October Awareness: Breast Cancer and Hispanic Heritage
Tina asked for bloggers to participate as guest bloggers for October, on the theme of Breast Cancer Awareness, in honor of her Mother, a breast cancer survivor. Here is my cross-listed post.
October is Breast Cancer Awareness Month. It is also Hispanic Heritage Month.
And breast cancer is the leading cause of cancer death among Hispanic women.
The Hispanic population is the largest minority group in the United States. Hispanic Americans make up roughly 14 percent of the U.S. population, but they are the fastest growing segment, estimated to reach 20 percent or more by 2050.
Even when access to health care is adequate, for Hispanic women in the United States, breast cancer is more often diagnosed at a later stage, when the disease is more advanced.  Further, approximately two-thirds of breast cancer found in Hispanic women is discovered by accident – not by screening or mammogram.
Actually, according to a Kaiser Permanente study, the news gets worse. When compared to non-Hispanic white women, Hispanic women are more likely to be diagnosed at a younger age, have cancer that has already spread beyond the breast, have tumors with cell type that have a poorer prognosis, have larger tumors, and have tumors that cannot be treated with some of the most effective medicines.
What’s the public health response? Interventions aimed at increased screening, access, and education. But is it enough?
If early detection and survival is the goal of Breast Cancer Awareness Month – then there has to be a conversation about an individual’s ability to access health care information and services. Central to that conversation is the reality that those very life-saving information and services are unjustly linked to one’s racial, ethnic, socio-economic, and immigration status.
How do these dynamics play out? Here is a local example. If a woman cannot demonstrate access to or eligibility for some type of insurance (or have the ability to pay) – programs can deny her a screening for breast cancer. Why? The argument is that it is unethical to provide a screening for a disease when the patient will not be able to access treatment for it. In the past year, one of the screening programs in New Orleans was shut down for this reason.

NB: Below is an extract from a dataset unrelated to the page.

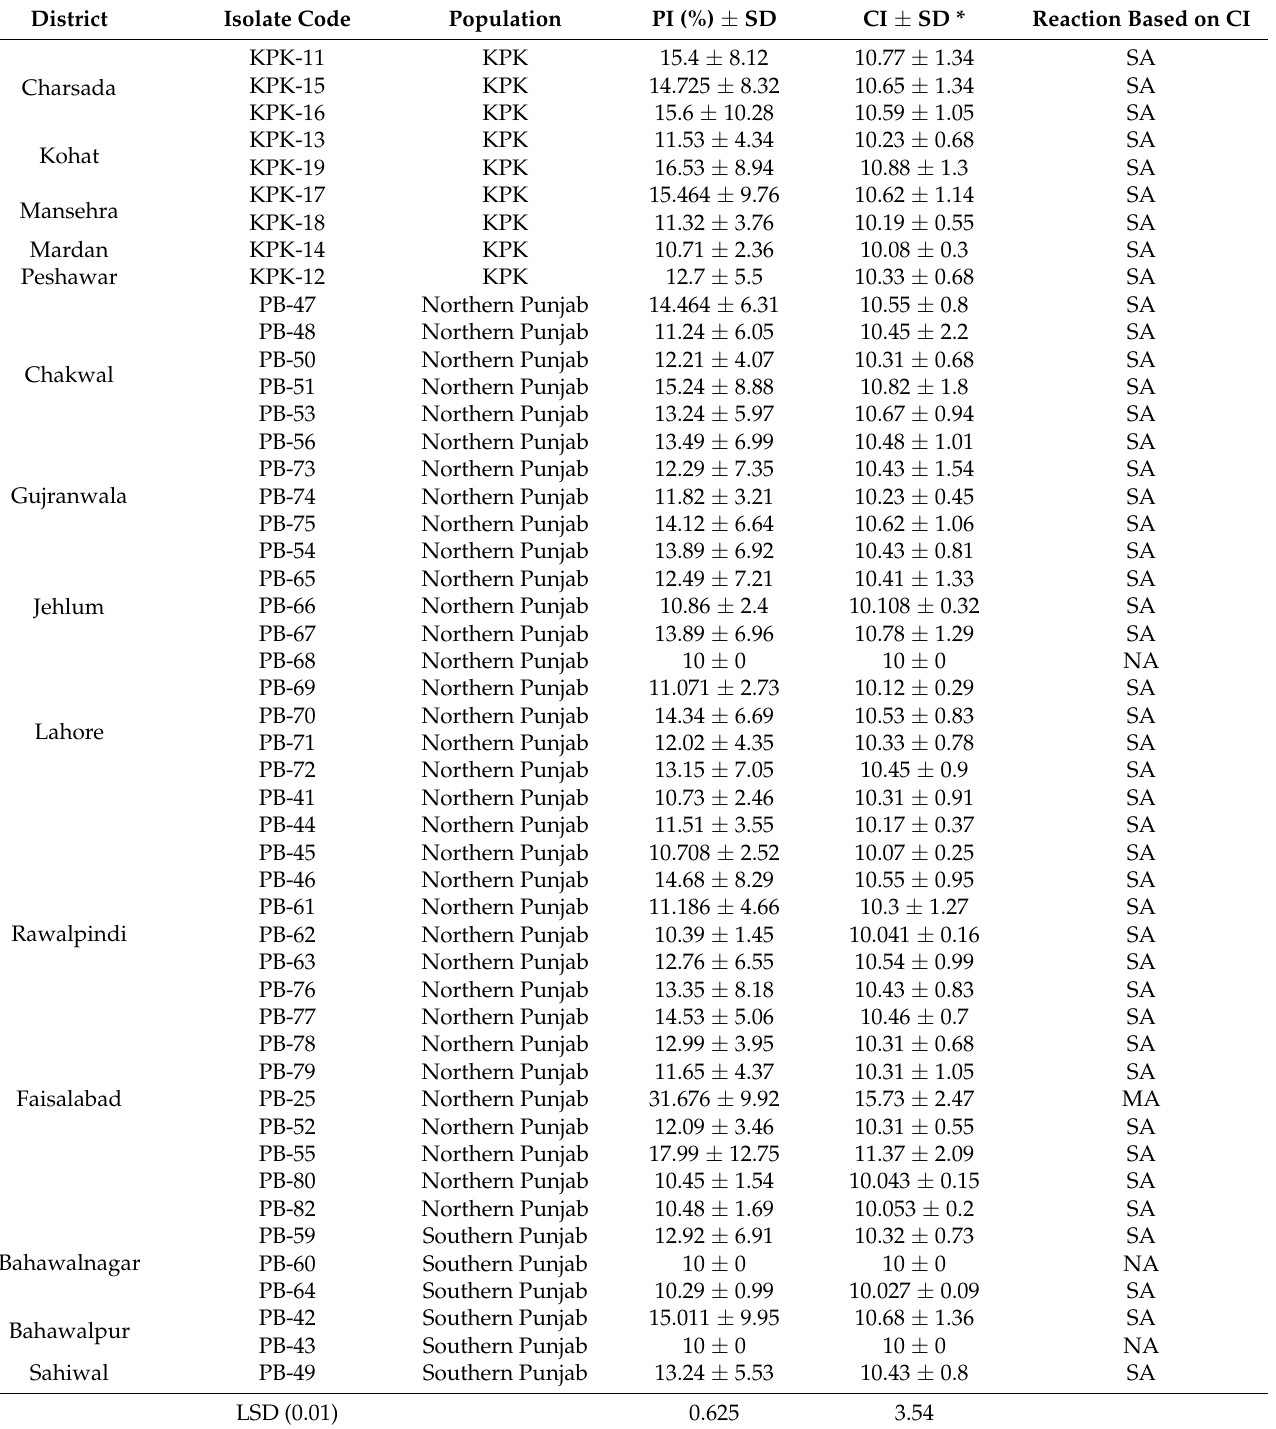
Table 3. The aggressiveness behavior of T. indica on different wheat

What is more unethical? Denying screening? Denying treatment? Or needing any of coverage or eligibilities in the first place?
The bottom line is that women in our largest ethnic minority group do not have a good outlook when it comes to breast cancer.  And improving the outlook is about more than screening programs and access to medicines. Striking at the heart of a serious disease means a serious look at our entire system of care and asking where treatment for breast cancer and survival of women lie within our values.